Written task: Give back, word for word, the lines of the records below. Start at the very beginning and stop after the line that contains "de los testigos".

── Exercise material

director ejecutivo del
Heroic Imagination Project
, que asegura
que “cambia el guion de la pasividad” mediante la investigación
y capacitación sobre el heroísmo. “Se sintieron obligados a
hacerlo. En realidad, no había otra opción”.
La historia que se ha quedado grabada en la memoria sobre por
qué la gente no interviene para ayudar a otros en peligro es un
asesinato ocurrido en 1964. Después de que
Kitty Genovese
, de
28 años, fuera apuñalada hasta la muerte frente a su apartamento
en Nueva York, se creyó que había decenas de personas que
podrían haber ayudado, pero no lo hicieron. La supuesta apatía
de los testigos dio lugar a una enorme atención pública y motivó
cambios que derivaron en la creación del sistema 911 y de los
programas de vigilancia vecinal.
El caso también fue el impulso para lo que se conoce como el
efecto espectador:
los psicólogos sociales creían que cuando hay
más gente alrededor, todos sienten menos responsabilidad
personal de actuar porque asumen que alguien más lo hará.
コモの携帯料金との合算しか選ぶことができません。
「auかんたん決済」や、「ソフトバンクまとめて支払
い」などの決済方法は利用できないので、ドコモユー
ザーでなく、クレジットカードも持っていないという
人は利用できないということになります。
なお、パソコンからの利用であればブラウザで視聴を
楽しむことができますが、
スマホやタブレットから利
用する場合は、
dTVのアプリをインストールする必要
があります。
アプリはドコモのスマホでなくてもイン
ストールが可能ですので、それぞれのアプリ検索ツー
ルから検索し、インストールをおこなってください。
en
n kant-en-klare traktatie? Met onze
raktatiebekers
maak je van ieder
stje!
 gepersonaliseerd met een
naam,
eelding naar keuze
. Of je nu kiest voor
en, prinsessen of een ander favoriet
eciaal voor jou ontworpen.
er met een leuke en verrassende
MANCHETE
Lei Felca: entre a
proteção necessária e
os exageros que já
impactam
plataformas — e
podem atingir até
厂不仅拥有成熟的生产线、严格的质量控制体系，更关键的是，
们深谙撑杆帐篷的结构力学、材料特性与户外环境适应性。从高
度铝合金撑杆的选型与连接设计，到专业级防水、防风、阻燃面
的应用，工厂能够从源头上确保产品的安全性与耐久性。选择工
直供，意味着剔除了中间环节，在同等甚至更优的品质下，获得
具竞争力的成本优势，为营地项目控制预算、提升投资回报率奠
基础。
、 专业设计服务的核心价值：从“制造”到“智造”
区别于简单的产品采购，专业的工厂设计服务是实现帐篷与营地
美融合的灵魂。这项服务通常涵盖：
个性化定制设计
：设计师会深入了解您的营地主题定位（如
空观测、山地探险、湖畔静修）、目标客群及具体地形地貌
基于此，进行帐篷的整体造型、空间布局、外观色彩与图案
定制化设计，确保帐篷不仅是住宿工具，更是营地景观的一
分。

────

Answer to the problem:
director ejecutivo del
Heroic Imagination Project
, que asegura
que “cambia el guion de la pasividad” mediante la investigación
y capacitación sobre el heroísmo. “Se sintieron obligados a
hacerlo. En realidad, no había otra opción”.
La historia que se ha quedado grabada en la memoria sobre por
qué la gente no interviene para ayudar a otros en peligro es un
asesinato ocurrido en 1964. Después de que
Kitty Genovese
, de
28 años, fuera apuñalada hasta la muerte frente a su apartamento
en Nueva York, se creyó que había decenas de personas que
podrían haber ayudado, pero no lo hicieron. La supuesta apatía
de los testigos dio lugar a una enorme atención pública y motivó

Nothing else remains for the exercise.